An important aspect of our role as a UAV provider is also ensuring that our technology provides operators the insights they need to remain compliant throughout their operations. A number of our users use UAVs, for instance, to obtain topographic models of an area, which not only provides a picture of what a project will entail but also of any regulatory or logistical considerations that must be accounted for. This is particularly crucial in the case of large-scale projects, such as major construction projects, where there are often many elements that must be factored in before it can begin.

We also work with our customers and regulators internationally to achieve approvals for more advanced surveying and mapping missions, such as BVLOS and operations over people. This is carried out on a customer or case-by-case basis, as required by different regulatory boards, or it can mean that our UAVs are generally approved for BVLOS missions at a national level, as is the case in Brazil.

Usually, this requires senseFly or a third-party to demonstrate that our technology is safe, even when failures happen. We’ve had great success in this department because our UAV is lightweight and safe to operate over people, which is essential for BVLOS operations. This has been done in Brazil, Canada and the US.

We also work with regulatory authorities, particularly in Switzerland, to fuel the progress on the technology side. For example, we are an active member of the U-SPACE program driven by the Swiss Federal Office of Civil Aviation. The purpose of the collaboration is to integrate UAVs in a universal airspace management system, in order to significantly increase safety for our geospatial customers both in the air and on the ground. This prototype system has been used successfully on multiple occasions already.

To increase adoption and streamline surveying and mapping operations, however, more homogenous regulations between countries are needed, particularly when it comes to BVLOS missions. This will be integral to ensuring that a solid, robust legislative framework can be put in place to accelerate industry growth and further support commercial UAV operators to optimize their processes.

What challenges and opportunities do you expect to see in 2020?

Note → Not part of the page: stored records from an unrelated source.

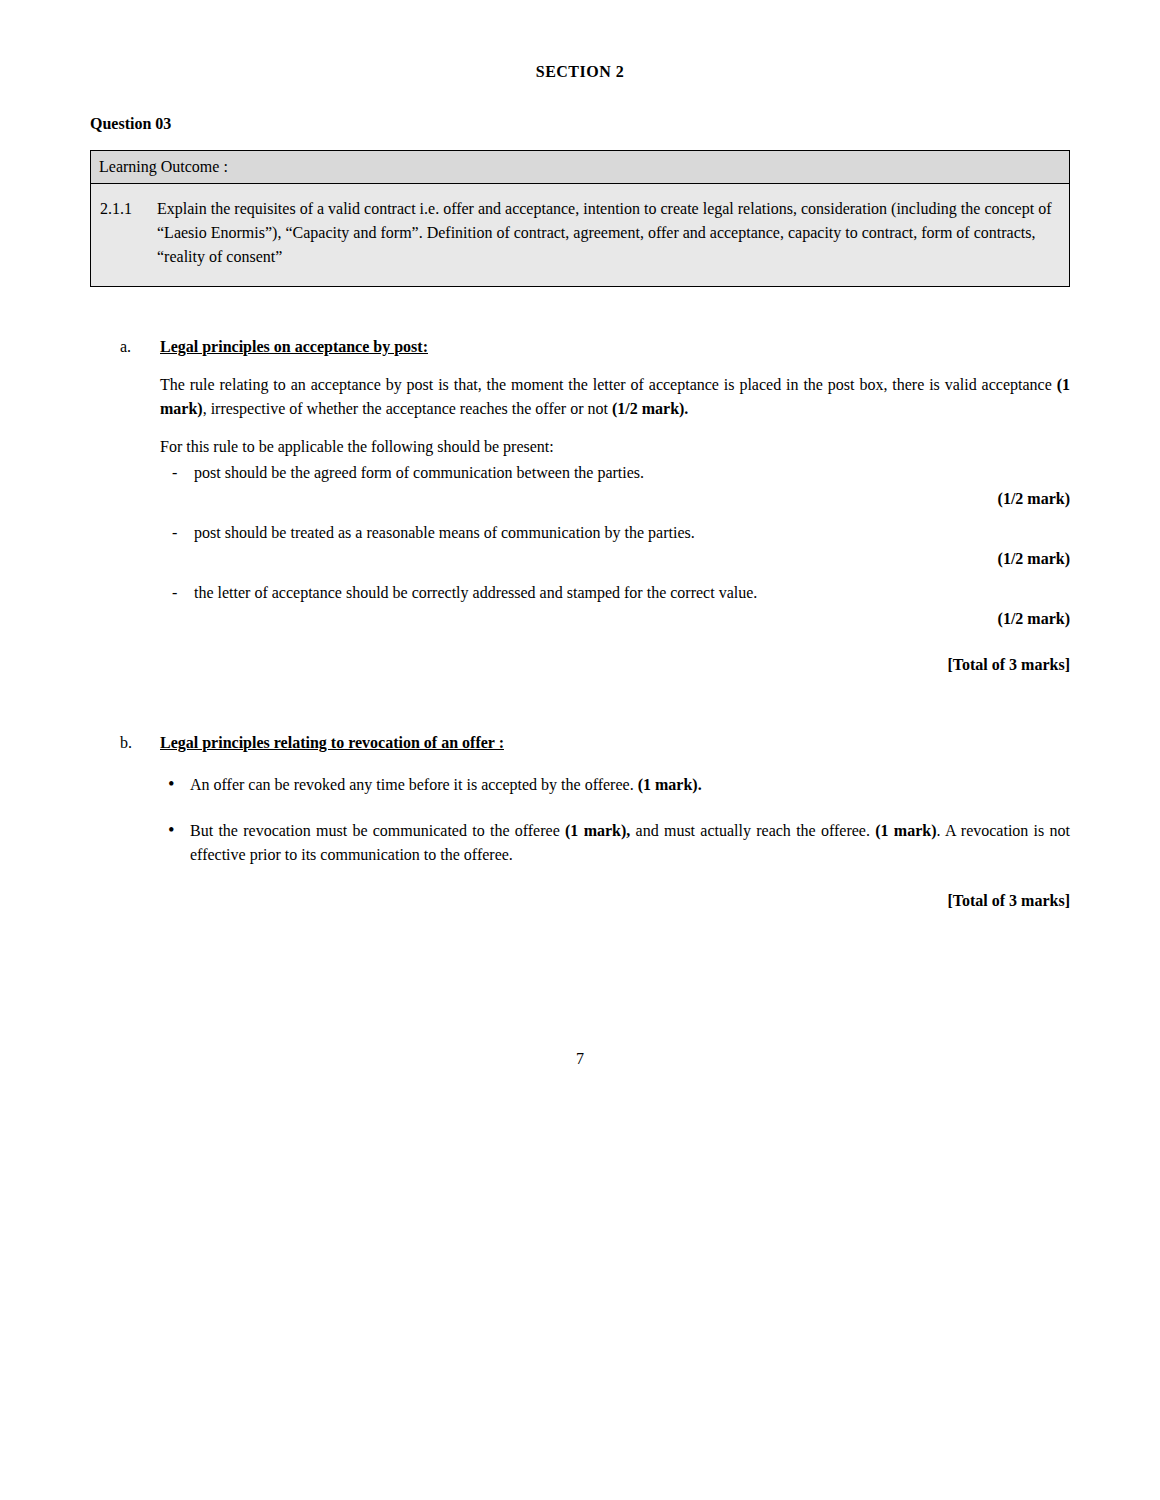SECTION 2
Question 03
Learning Outcome :
| 2.1.1 | Explain the requisites of a valid contract i.e. offer and acceptance, intention to create legal relations, consideration (including the concept of “Laesio Enormis”), “Capacity and form”. Definition of contract, agreement, offer and acceptance, capacity to contract, form of contracts, “reality of consent” |
a.
Legal principles on acceptance by post:
The rule relating to an acceptance by post is that, the moment the letter of acceptance is placed in the post box, there is valid acceptance (1 mark), irrespective of whether the acceptance reaches the offer or not (1/2 mark).
For this rule to be applicable the following should be present:
post should be the agreed form of communication between the parties.
(1/2 mark)
post should be treated as a reasonable means of communication by the parties.
(1/2 mark)
the letter of acceptance should be correctly addressed and stamped for the correct value.
(1/2 mark)
[Total of 3 marks]
b.
Legal principles relating to revocation of an offer :
An offer can be revoked any time before it is accepted by the offeree. (1 mark).
But the revocation must be communicated to the offeree (1 mark), and must actually reach the offeree. (1 mark). A revocation is not effective prior to its communication to the offeree.
[Total of 3 marks]
7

Every nascent industry goes through different phases of consolidation and growth, and the UAV industry is no different. In a market that is reaching maturity, we are inevitably seeing changes. Some companies will go from strength to strength, establishing themselves as long-term figures, while others may not survive the changing conditions.

There will, of course, be implications of this for UAV manufacturers, but as an industry we must also remain mindful of the impact this may have on UAV operators – the customers that rely on providers like us to support their day-to-day operations and livelihoods.

New challenges, however, also create new opportunities, and by embracing the change, companies can adapt, evolve and stay ahead in the new market landscape. It presents the ideal opportunity for the providers to really look at their products and make sure they reflect what users want.

I’m immensely proud that senseFly’s commitment to remaining agile has enabled us to do just that. While our eBee UAV platform upholds our position as the global fixed-wing leader, we’re also exploring innovative use cases and new ways that we can support our customers through strategic partnerships with leading software providers. We know from our users that these collaborations are integral to helping to deliver an integrated, end-to-end solution, and we will continue to drive positive change in our business to meet their unique and diverse surveying and mapping needs as the industry evolves.

It is clear that the only constant is change and we should not be concerned by this. I’m confident that we are only at the beginning of the journey towards greater professional UAV adoption and understanding the benefits that UAV technology can offer in commercial applications.